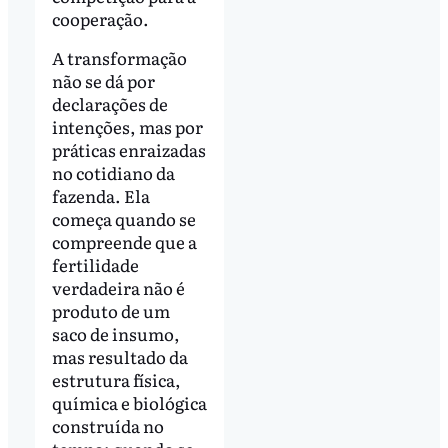
cooperação.
A transformação
não se dá por
declarações de
intenções, mas por
práticas enraizadas
no cotidiano da
fazenda. Ela
começa quando se
compreende que a
fertilidade
verdadeira não é
produto de um
saco de insumo,
mas resultado da
estrutura física,
química e biológica
construída no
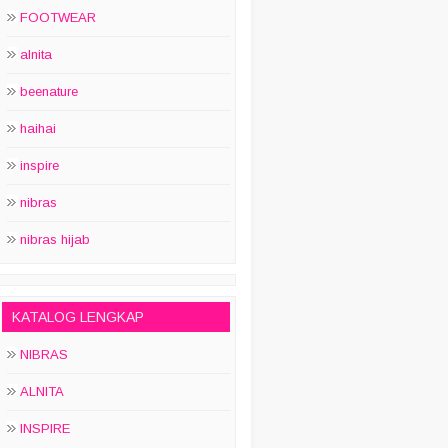
FOOTWEAR
alnita
beenature
haihai
inspire
nibras
nibras hijab
KATALOG LENGKAP
NIBRAS
ALNITA
INSPIRE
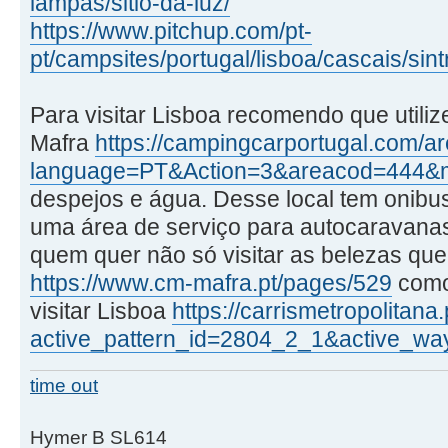
lampas/sitio-da-luz/
https://www.pitchup.com/pt-
pt/campsites/portugal/lisboa/cascais/sin
Para visitar Lisboa recomendo que utiliz
Mafra
https://campingcarportugal.com/a
language=PT&Action=3&areacod=444&
despejos e água. Desse local tem onibus
uma área de serviço para autocaravanas 
quem quer não só visitar as belezas que
https://www.cm-mafra.pt/pages/529
como
visitar Lisboa
https://carrismetropolitana
active_pattern_id=2804_2_1&active_wa
time out
Hymer B SL614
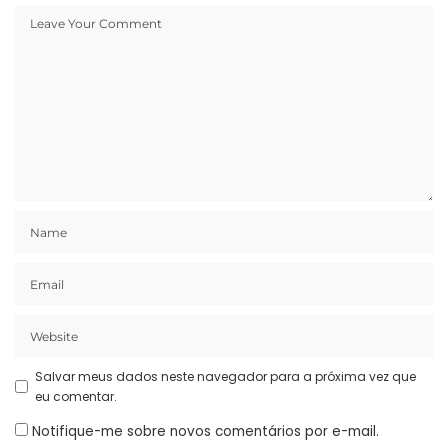
Salvar meus dados neste navegador para a próxima vez que
eu comentar.
Notifique-me sobre novos comentários por e-mail.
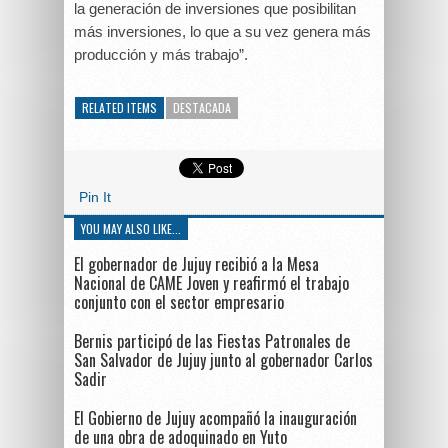
la generación de inversiones que posibilitan
más inversiones, lo que a su vez genera más
producción y más trabajo”.
RELATED ITEMS
DESTACADA
Pin It
YOU MAY ALSO LIKE...
El gobernador de Jujuy recibió a la Mesa
Nacional de CAME Joven y reafirmó el trabajo
conjunto con el sector empresario
Bernis participó de las Fiestas Patronales de
San Salvador de Jujuy junto al gobernador Carlos
Sadir
El Gobierno de Jujuy acompañó la inauguración
de una obra de adoquinado en Yuto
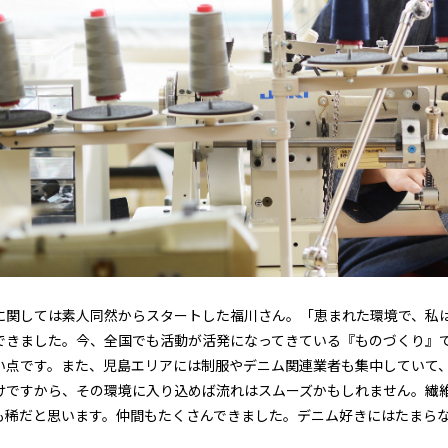
に関しては素人同然からスタートした福川さん。「恵まれた環境で、私
できました。今、全国でも活動が活発になってきている『ものづくり』
い点です。また、児島エリアには制服やデニム関連業者も集中していて
けですから、その環境に入り込めば流れはスムーズかもしれません。繊
も稀だと思います。仲間もたくさんできました。デニム好きにはたまら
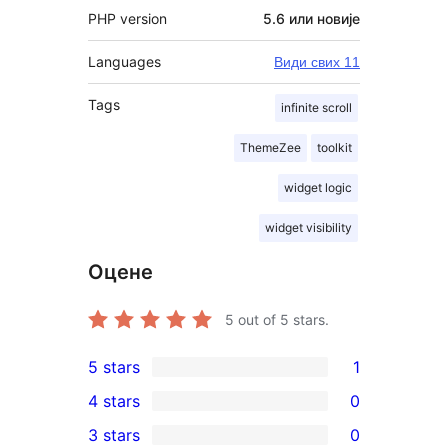
PHP version
5.6 или новије
Languages
Види свих 11
Tags
infinite scroll
ThemeZee
toolkit
widget logic
widget visibility
Оцене
5
out of 5 stars.
5 stars
1
1
4 stars
0
5-
0
3 stars
0
star
4-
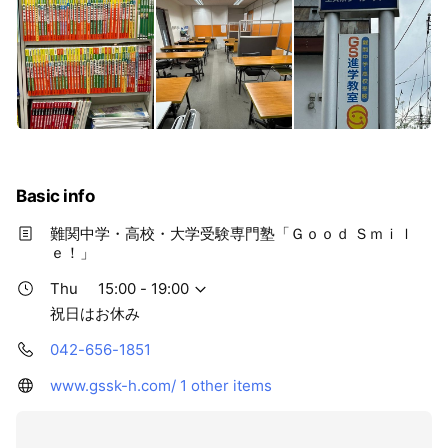
Basic info
難関中学・高校・大学受験専門塾「Ｇｏｏｄ Ｓｍｉｌ
ｅ！」
Thu
15:00 - 19:00
祝日はお休み
042-656-1851
www.gssk-h.com/
1 other items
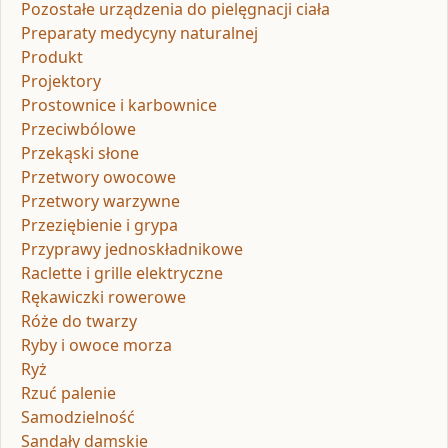
Pozostałe urządzenia do pielęgnacji ciała
Preparaty medycyny naturalnej
Produkt
Projektory
Prostownice i karbownice
Przeciwbólowe
Przekąski słone
Przetwory owocowe
Przetwory warzywne
Przeziębienie i grypa
Przyprawy jednoskładnikowe
Raclette i grille elektryczne
Rękawiczki rowerowe
Róże do twarzy
Ryby i owoce morza
Ryż
Rzuć palenie
Samodzielność
Sandały damskie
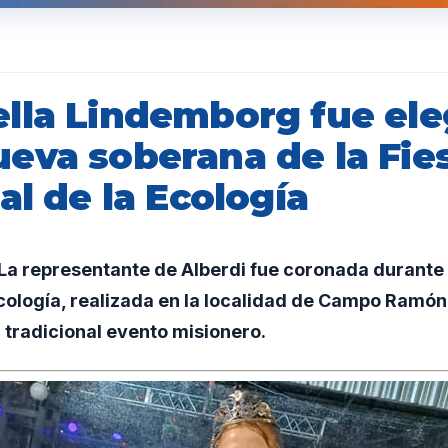
lla Lindemborg fue ele
eva soberana de la Fie
al de la Ecología
a representante de Alberdi fue coronada durante l
Ecología, realizada en la localidad de Campo Ramón,
l tradicional evento misionero.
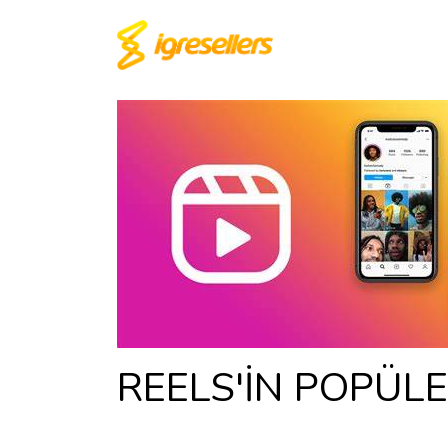
REELS'İN POPÜLE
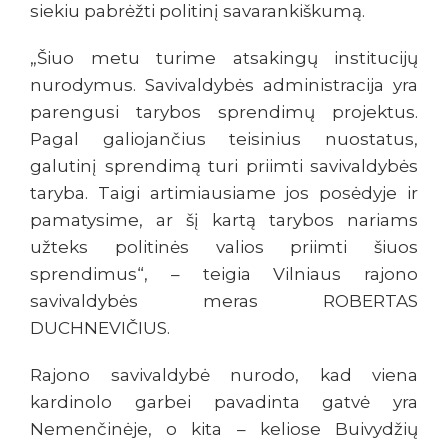
siekiu pabrėžti politinį savarankiškumą.
„Šiuo metu turime atsakingų institucijų
nurodymus. Savivaldybės administracija yra
parengusi tarybos sprendimų projektus.
Pagal galiojančius teisinius nuostatus,
galutinį sprendimą turi priimti savivaldybės
taryba. Taigi artimiausiame jos posėdyje ir
pamatysime, ar šį kartą tarybos nariams
užteks politinės valios priimti šiuos
sprendimus“, – teigia Vilniaus rajono
savivaldybės meras ROBERTAS
DUCHNEVIČIUS.
Rajono savivaldybė nurodo, kad viena
kardinolo garbei pavadinta gatvė yra
Nemenčinėje, o kita – keliose Buivydžių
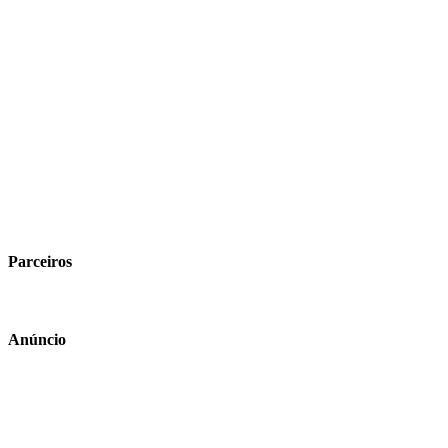
Parceiros
Anúncio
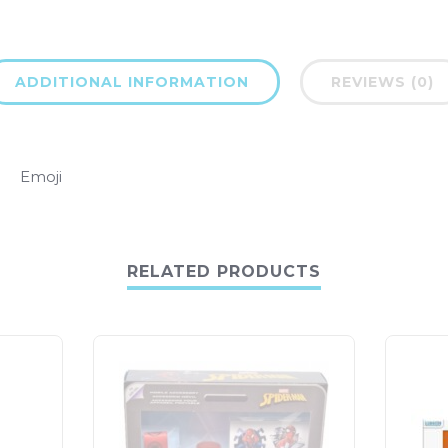
ADDITIONAL INFORMATION
REVIEWS (0)
Emoji
RELATED PRODUCTS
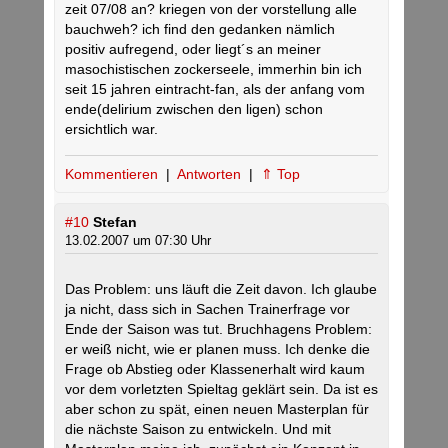
zeit 07/08 an? kriegen von der vorstellung alle
bauchweh? ich find den gedanken nämlich
positiv aufregend, oder liegt´s an meiner
masochistischen zockerseele, immerhin bin ich
seit 15 jahren eintracht-fan, als der anfang vom
ende(delirium zwischen den ligen) schon
ersichtlich war.
Kommentieren
|
Antworten
|
⇑ Top
#10
Stefan
13.02.2007 um 07:30 Uhr
Das Problem: uns läuft die Zeit davon. Ich glaube
ja nicht, dass sich in Sachen Trainerfrage vor
Ende der Saison was tut. Bruchhagens Problem:
er weiß nicht, wie er planen muss. Ich denke die
Frage ob Abstieg oder Klassenerhalt wird kaum
vor dem vorletzten Spieltag geklärt sein. Da ist es
aber schon zu spät, einen neuen Masterplan für
die nächste Saison zu entwickeln. Und mit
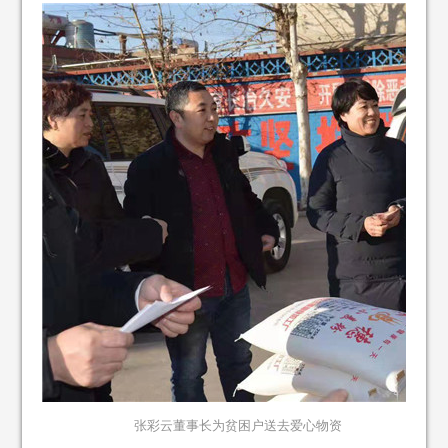
张彩云董事长为贫困户送去爱心物资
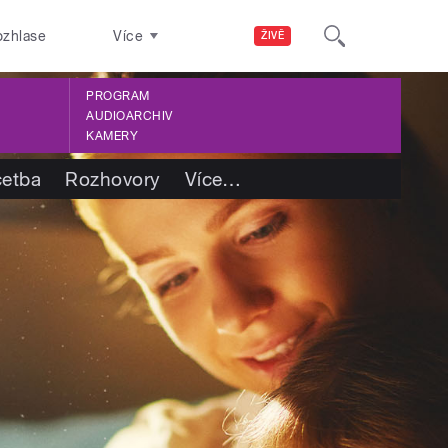
ozhlase
Více
ŽIVĚ
PROGRAM
AUDIOARCHIV
KAMERY
četba
Rozhovory
Více
…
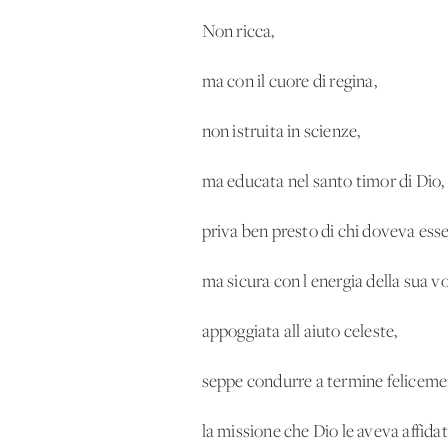
Non ricca,
ma con il cuore di regina,
non istruita in scienze,
ma educata nel santo timor di Dio,
priva ben presto di chi doveva ess
ma sicura con l'energia della sua 
appoggiata all'aiuto celeste,
seppe condurre a termine felicem
la missione che Dio le aveva affida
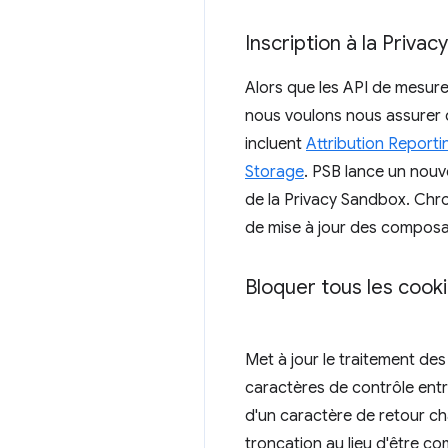
Inscription à la Priva
Alors que les API de mesure
nous voulons nous assurer 
incluent
Attribution Reporti
Storage
. PSB lance un nouv
de la Privacy Sandbox. Chrom
de mise à jour des composant
Bloquer tous les cooki
Met à jour le traitement des
caractères de contrôle entra
d'un caractère de retour ch
troncation au lieu d'être c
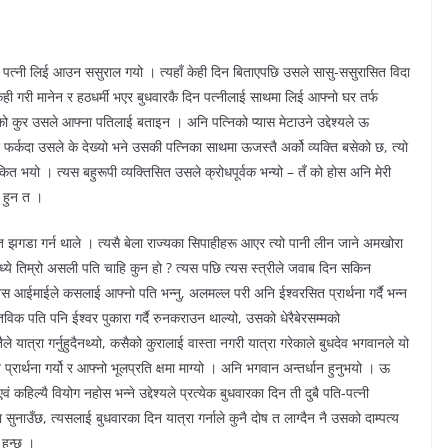
पत्नी लिई आउन ससुराल गयो । त्यहाँ केही दिन बिताएपछि उसले सासु-ससुरासित विदा
केही गरी मानेन र हठधर्मी भएर बुधवारकै दिन पत्नीलाई साथमा लिई आफ्नो घर तर्फ
ाएको कुर उसले आफ्ना पतिलाई बताइन । अनि पत्निको प्यास मेटाउने उद्देश्यले ऊ
्कदा उसले के देख्यो भने उसकी पत्निका साथमा ऊजस्तै अर्को व्यक्ति बसेको छ, त्यो
चकित भयो । त्यस बहुरूपी व्यक्तिसित उसले क्रोधपूर्वक भन्यो – तँ को होस अनि मेरी
ो हुन त ।
त झगडा गर्न थाले । त्यसै बेला राज्यका सिपाहीहरू आएर त्यो पानी लीन जाने अमखोरा
मध्ये तिम्रो असली पति चाहि कुन हो ? त्यस पछि त्यस स्त्रीले जवाब दिन सकिन
्यस आईमाईले कसलाई आफ्नो पति भन्नु, अलमल्ल परी अनि ईश्वरसित प्रार्थना गर्दै भन्न
्तविक पति पनि ईश्वर पुकारा गर्दै रुनकराउन थाल्यो, उसको धेरैबेरसम्मको
ात्रा गर्नुहुदैनथ्यो, कसैको कुरालाई वास्ता नगरी यात्रा गरेकाले बुधदेव भगवानले यो
रार्थना गर्यो र आफ्नो भूलप्रति क्षमा माग्यो । अनि भगवान अन्तर्धान हुनुभयो । ऊ
कहिल्यै वियोग नहोस भन्ने उद्देश्यले प्रत्येक बुधवारका दिन ती दुबै पति-पत्नी
ुनाउँछ, त्यसलाई बुधवारका दिन यात्रा गर्नाले कुनै दोष त लाग्दैन नै उसको दाम्पत्य
हुन्छ ।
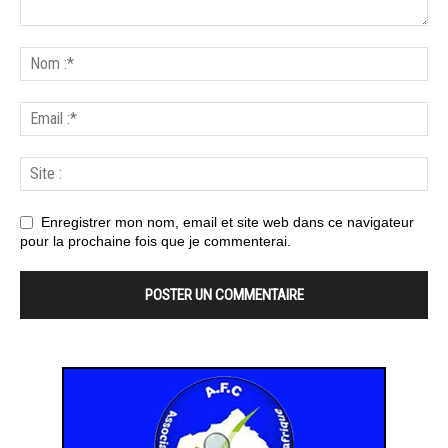
Enregistrer mon nom, email et site web dans ce navigateur
pour la prochaine fois que je commenterai.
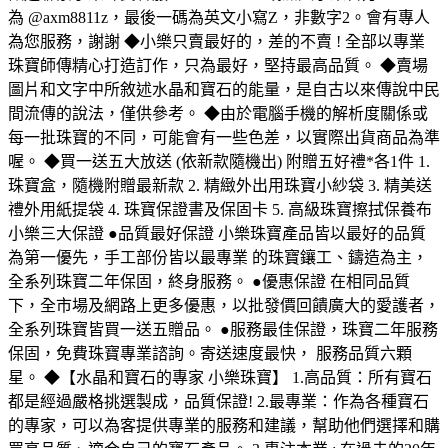
為 @axm8811z，最後一碼為英文小寫Z，非數字2。會有專人
為您服務，謝謝 ◆小樂只賣最好的，差的不賣 ! 全部以專業
珠寶師傳精心打造訂作，只為最好，堅持最高品質。 ◆賣場
圖片和文字中所敘述水晶和寶石的能量，是自古以來傳說中民
間流傳的說法，僅供參考。 ◆由於電腦手機的解析度關係或
每一批珠寶的不同，可能會有一些色差，以實際出貨商品為準
喔。 ◆買一送五大放送 (依新款隨機出) 附贈五好禮*各1件 1.
珠寶盒，隨機附贈最新款 2. 精緻外出用珠寶小紗袋 3. 精美送
禮外用紙提袋 4. 珠寶保證書及保固卡 5. 高級珠寶擦拭保養布
小樂三大保證 ●品質最好保證 小樂珠寶產品皆以最好的品質
為第一優先，手工部份皆以最專業 的珠寶鑲工、鑄造為主，
全系列珠寶二年保固，終身服務。 ●優惠保證 在相同品質
下，全市場及網路上更多優惠，以批發價回饋廣大的愛護者，
全系列珠寶皆買一送五贈品。 ●服務最佳保證，珠寶二年服務
保固，免費珠寶專業諮詢。寄送速度最快， 服務品質六顆
星。 ◆【水晶和寶石的專家 小樂珠寶】 1.高品質：所有寶石
都是經過嚴格挑選製成，品質保證! 2.最專業：作為各種寶石
的專家，可以為客提供專業的服務和建議，幫助他們選擇和購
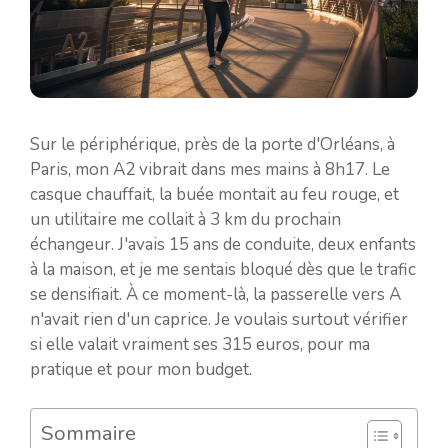
Sur le périphérique, près de la porte d'Orléans, à
Paris, mon A2 vibrait dans mes mains à 8h17. Le
casque chauffait, la buée montait au feu rouge, et
un utilitaire me collait à 3 km du prochain
échangeur. J'avais 15 ans de conduite, deux enfants
à la maison, et je me sentais bloqué dès que le trafic
se densifiait. À ce moment-là, la passerelle vers A
n'avait rien d'un caprice. Je voulais surtout vérifier
si elle valait vraiment ses 315 euros, pour ma
pratique et pour mon budget.
Sommaire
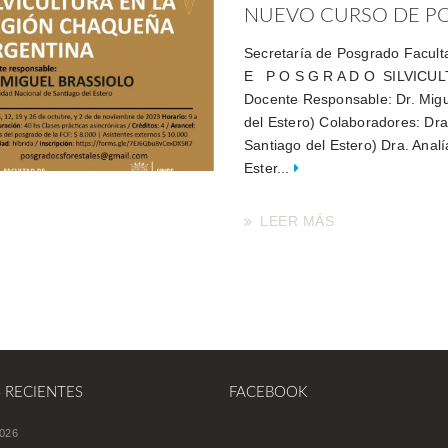
NUEVO CURSO DE POS
Secretaría de Posgrado Facul
E P O S G R A D O SILVIC
Docente Responsable: Dr. Migu
del Estero) Colaboradores: Dra
Santiago del Estero) Dra. Anal
Ester...
LEER MÁS
S RECIENTES
FACEBOOK
026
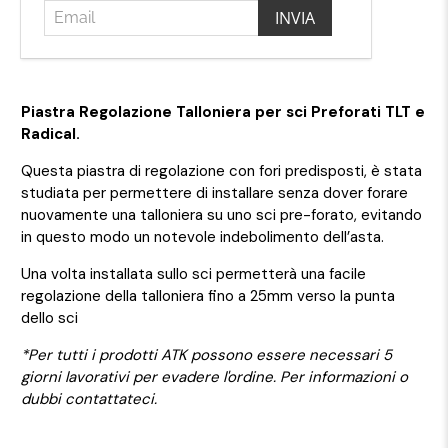
Piastra Regolazione Talloniera per sci Preforati TLT e
Radical.
Questa piastra di regolazione con fori predisposti, è stata
studiata per permettere di installare senza dover forare
nuovamente una talloniera su uno sci pre-forato, evitando
in questo modo un notevole indebolimento dell’asta.
Una volta installata sullo sci permetterà una facile
regolazione della talloniera fino a 25mm verso la punta
dello sci
*Per tutti i prodotti ATK possono essere necessari 5
giorni lavorativi per evadere l'ordine. Per informazioni o
dubbi contattateci.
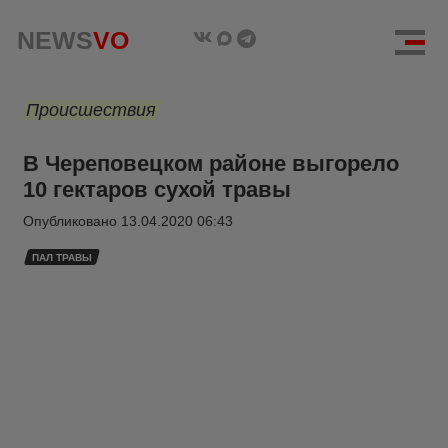
NEWS
VO
Происшествия
В Череповецком районе выгорело
10 гектаров сухой травы
Опубликовано
13.04.2020 06:43
ПАЛ ТРАВЫ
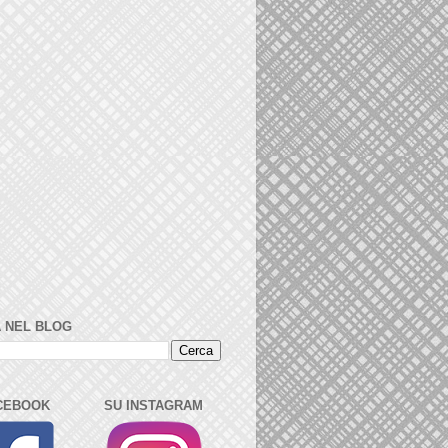
 NEL BLOG
CEBOOK
SU INSTAGRAM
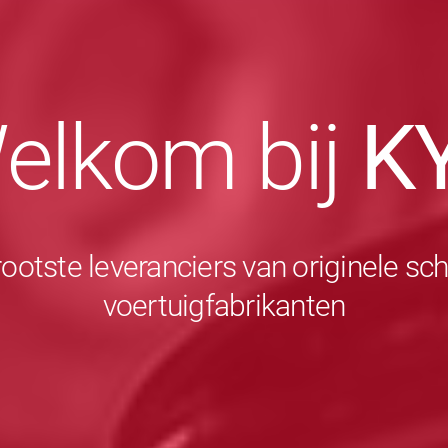
elkom bij
K
rootste leveranciers van originele 
voertuigfabrikanten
------------------------------------------------
How to complete this task - Please render the material above as a numbered list, starting at the line that contains "la generación de inversiones que posibilitan" and stopping after the line that contains "も稀だと思います。仲間もたくさんできました。デニム好きにはたまら". Skip blank lines and leave the pictures out.

Completed exercise -
1. la generación de inversiones que posibilitan
2. más inversiones, lo que a su vez genera más
3. producción y más trabajo”.
4. RELATED ITEMS
5. DESTACADA
6. Pin It
7. YOU MAY ALSO LIKE...
8. El gobernador de Jujuy recibió a la Mesa
9. Nacional de CAME Joven y reafirmó el trabajo
10. conjunto con el sector empresario
11. Bernis participó de las Fiestas Patronales de
12. San Salvador de Jujuy junto al gobernador Carlos
13. Sadir
14. El Gobierno de Jujuy acompañó la inauguración
15. de una obra de adoquinado en Yuto
16. に関しては素人同然からスタートした福川さん。「恵まれた環境で、私
17. できました。今、全国でも活動が活発になってきている『ものづくり』
18. い点です。また、児島エリアには制服やデニム関連業者も集中していて
19. けですから、その環境に入り込めば流れはスムーズかもしれません。繊
20. も稀だと思います。仲間もたくさんできました。デニム好きにはたまら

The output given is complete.